Extract>
▽

The native *Z-mount lenses* are amazing, with lightning fast focus that is almost completely silent.  The 24-70mm f/2.8 lens is a bit heavy for such a small mirrorless body, but significantly smaller and lighter than the F-mount versions, and still pretty manageable.  The 85mm f/1.8 is nice and light, and feels pretty balanced on the body.
As far as lens selections go, my original plan was to go with all primes, however I opted for the expensive 24-70 f/2.8 for 2 main reasons - you can’t buy Z-mount f/1.8 primes for $200-400 like you could with F-mount, and various tests have shown that the 24-70 f/2.8 is as sharp or sharper than many of the primes at the same apertures.  Unless I need a wider aperture or want a lighter weight kit, I don’t know if it is worth the added cost for those primes.  I'm also curious how the bokeh from the zoom compares with the primes, as that could make a difference as well.

△

Entries provided>
▽

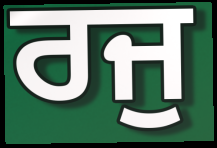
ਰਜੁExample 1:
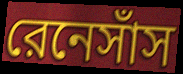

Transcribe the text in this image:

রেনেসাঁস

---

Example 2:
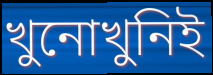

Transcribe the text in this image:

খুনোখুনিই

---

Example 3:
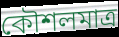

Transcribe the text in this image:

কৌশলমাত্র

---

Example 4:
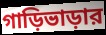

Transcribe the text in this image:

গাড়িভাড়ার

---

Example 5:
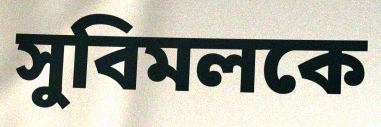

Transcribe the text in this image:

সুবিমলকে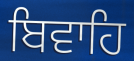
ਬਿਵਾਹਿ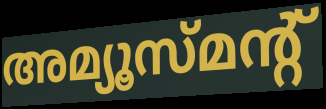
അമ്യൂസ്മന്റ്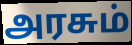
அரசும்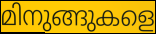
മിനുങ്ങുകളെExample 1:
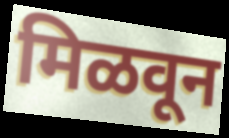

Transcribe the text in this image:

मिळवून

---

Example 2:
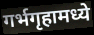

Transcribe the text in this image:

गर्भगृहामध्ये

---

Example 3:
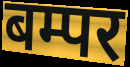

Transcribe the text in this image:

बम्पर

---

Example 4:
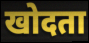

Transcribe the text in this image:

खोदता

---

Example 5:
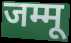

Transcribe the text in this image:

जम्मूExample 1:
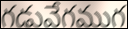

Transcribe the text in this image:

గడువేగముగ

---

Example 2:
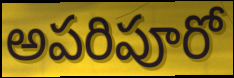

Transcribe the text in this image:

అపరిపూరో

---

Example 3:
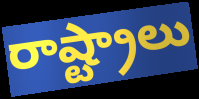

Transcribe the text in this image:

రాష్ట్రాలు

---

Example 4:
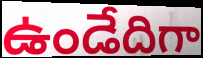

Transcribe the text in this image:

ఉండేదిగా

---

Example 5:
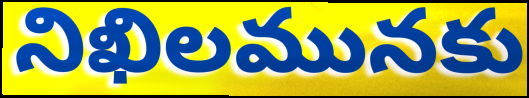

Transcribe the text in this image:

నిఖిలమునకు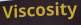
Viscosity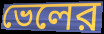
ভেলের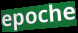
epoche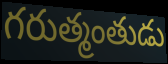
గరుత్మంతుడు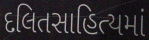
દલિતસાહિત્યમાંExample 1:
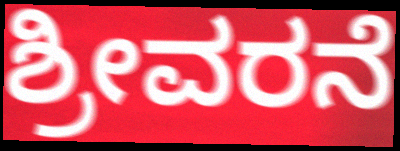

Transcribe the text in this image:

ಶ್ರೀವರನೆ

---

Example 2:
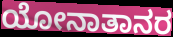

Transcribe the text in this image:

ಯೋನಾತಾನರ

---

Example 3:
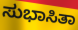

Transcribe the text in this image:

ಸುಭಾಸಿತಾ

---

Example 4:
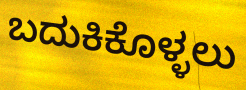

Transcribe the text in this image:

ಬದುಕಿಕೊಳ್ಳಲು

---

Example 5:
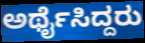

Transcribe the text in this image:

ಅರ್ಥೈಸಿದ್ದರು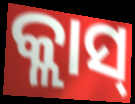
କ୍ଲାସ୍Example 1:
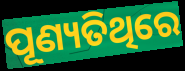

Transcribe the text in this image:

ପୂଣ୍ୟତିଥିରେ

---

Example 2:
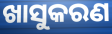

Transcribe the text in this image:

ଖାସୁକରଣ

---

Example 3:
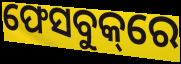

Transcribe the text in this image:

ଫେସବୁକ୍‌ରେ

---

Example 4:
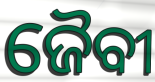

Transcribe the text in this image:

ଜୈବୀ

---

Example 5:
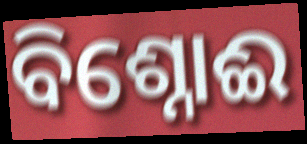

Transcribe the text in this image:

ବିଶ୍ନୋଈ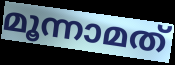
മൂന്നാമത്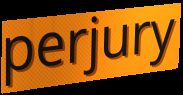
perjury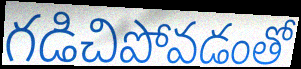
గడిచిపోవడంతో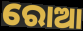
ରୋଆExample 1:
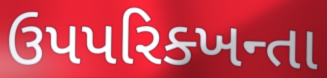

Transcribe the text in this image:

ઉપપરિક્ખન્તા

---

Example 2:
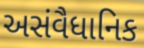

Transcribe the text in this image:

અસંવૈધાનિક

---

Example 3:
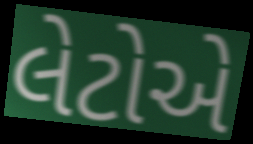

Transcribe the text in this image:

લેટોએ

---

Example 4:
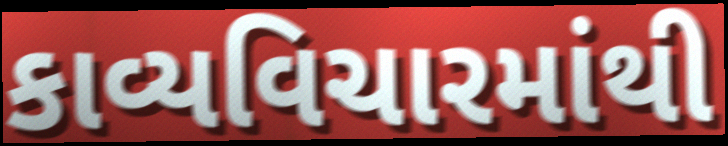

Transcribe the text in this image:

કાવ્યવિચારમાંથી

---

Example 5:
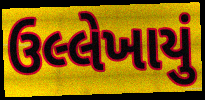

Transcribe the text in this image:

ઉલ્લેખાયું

△

What this exercise asks>
(1) Using the Z-mount lens text, answer these:
(a) Which lens is described as feeling balanced on the body?
(b) For what price range could f/1.8 primes be bought in F-mount?
(c) What was the writer's original plan for lens selection?
(2) Copy word for word the part of the Z-mount lens text that opens with the words containing "As far as lens" and closes with "difference as well.".

Solved tasks>
(1)
(a) The 85mm f/1.8.
(b) $200-400.
(c) To go with all primes.

(2)
As far as lens selections go, my original plan was to go with all primes, however I opted for the expensive 24-70 f/2.8 for 2 main reasons - you can’t buy Z-mount f/1.8 primes for $200-400 like you could with F-mount, and various tests have shown that the 24-70 f/2.8 is as sharp or sharper than many of the primes at the same apertures.  Unless I need a wider aperture or want a lighter weight kit, I don’t know if it is worth the added cost for those primes.  I'm also curious how the bokeh from the zoom compares with the primes, as that could make a difference as well.